▶ [STORED RECORDS]

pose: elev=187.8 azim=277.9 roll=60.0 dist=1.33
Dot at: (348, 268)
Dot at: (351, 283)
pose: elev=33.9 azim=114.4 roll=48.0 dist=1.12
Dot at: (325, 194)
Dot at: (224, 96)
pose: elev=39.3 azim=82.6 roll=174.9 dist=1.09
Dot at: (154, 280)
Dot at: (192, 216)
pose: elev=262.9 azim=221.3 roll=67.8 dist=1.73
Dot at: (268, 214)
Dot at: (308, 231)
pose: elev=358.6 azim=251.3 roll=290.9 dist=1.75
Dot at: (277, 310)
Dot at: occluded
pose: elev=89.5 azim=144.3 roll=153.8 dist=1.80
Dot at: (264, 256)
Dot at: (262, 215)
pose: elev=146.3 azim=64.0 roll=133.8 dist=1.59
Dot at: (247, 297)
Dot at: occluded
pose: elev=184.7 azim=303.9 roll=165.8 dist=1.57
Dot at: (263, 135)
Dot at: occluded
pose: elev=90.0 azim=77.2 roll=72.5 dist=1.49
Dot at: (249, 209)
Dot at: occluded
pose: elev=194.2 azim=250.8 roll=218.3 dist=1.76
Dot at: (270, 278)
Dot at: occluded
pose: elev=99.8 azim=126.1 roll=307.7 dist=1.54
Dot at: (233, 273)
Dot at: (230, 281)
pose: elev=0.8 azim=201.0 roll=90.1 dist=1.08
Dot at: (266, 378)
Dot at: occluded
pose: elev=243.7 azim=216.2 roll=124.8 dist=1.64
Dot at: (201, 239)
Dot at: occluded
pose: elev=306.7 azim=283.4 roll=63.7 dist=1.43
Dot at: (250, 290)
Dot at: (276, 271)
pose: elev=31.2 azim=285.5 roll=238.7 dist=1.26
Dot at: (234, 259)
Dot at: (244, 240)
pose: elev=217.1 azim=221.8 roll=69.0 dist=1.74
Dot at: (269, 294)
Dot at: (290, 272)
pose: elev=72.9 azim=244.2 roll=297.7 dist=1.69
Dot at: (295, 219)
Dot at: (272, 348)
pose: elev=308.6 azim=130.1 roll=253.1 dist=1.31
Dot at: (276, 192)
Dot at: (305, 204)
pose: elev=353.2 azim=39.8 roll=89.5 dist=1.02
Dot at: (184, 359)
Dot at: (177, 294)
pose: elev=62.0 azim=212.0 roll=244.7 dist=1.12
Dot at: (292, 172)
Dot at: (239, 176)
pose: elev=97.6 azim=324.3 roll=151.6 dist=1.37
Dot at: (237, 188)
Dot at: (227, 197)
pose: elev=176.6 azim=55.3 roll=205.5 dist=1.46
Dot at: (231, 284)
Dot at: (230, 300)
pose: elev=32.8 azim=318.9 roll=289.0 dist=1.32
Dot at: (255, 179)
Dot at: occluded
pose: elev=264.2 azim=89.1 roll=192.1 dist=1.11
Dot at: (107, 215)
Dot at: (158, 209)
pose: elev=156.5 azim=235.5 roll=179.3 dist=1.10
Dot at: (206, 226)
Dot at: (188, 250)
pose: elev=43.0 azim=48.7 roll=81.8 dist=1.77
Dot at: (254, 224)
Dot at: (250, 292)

▶ [STATED TASK] Substitute "distance" for "dist" throughout the lines starting at the first line and ending at the line that contains "Dot at: (244, 240)". Give those lines back with everything else left as it is.

▶ [TASK RESPONSE]
pose: elev=187.8 azim=277.9 roll=60.0 distance=1.33
Dot at: (348, 268)
Dot at: (351, 283)
pose: elev=33.9 azim=114.4 roll=48.0 distance=1.12
Dot at: (325, 194)
Dot at: (224, 96)
pose: elev=39.3 azim=82.6 roll=174.9 distance=1.09
Dot at: (154, 280)
Dot at: (192, 216)
pose: elev=262.9 azim=221.3 roll=67.8 distance=1.73
Dot at: (268, 214)
Dot at: (308, 231)
pose: elev=358.6 azim=251.3 roll=290.9 distance=1.75
Dot at: (277, 310)
Dot at: occluded
pose: elev=89.5 azim=144.3 roll=153.8 distance=1.80
Dot at: (264, 256)
Dot at: (262, 215)
pose: elev=146.3 azim=64.0 roll=133.8 distance=1.59
Dot at: (247, 297)
Dot at: occluded
pose: elev=184.7 azim=303.9 roll=165.8 distance=1.57
Dot at: (263, 135)
Dot at: occluded
pose: elev=90.0 azim=77.2 roll=72.5 distance=1.49
Dot at: (249, 209)
Dot at: occluded
pose: elev=194.2 azim=250.8 roll=218.3 distance=1.76
Dot at: (270, 278)
Dot at: occluded
pose: elev=99.8 azim=126.1 roll=307.7 distance=1.54
Dot at: (233, 273)
Dot at: (230, 281)
pose: elev=0.8 azim=201.0 roll=90.1 distance=1.08
Dot at: (266, 378)
Dot at: occluded
pose: elev=243.7 azim=216.2 roll=124.8 distance=1.64
Dot at: (201, 239)
Dot at: occluded
pose: elev=306.7 azim=283.4 roll=63.7 distance=1.43
Dot at: (250, 290)
Dot at: (276, 271)
pose: elev=31.2 azim=285.5 roll=238.7 distance=1.26
Dot at: (234, 259)
Dot at: (244, 240)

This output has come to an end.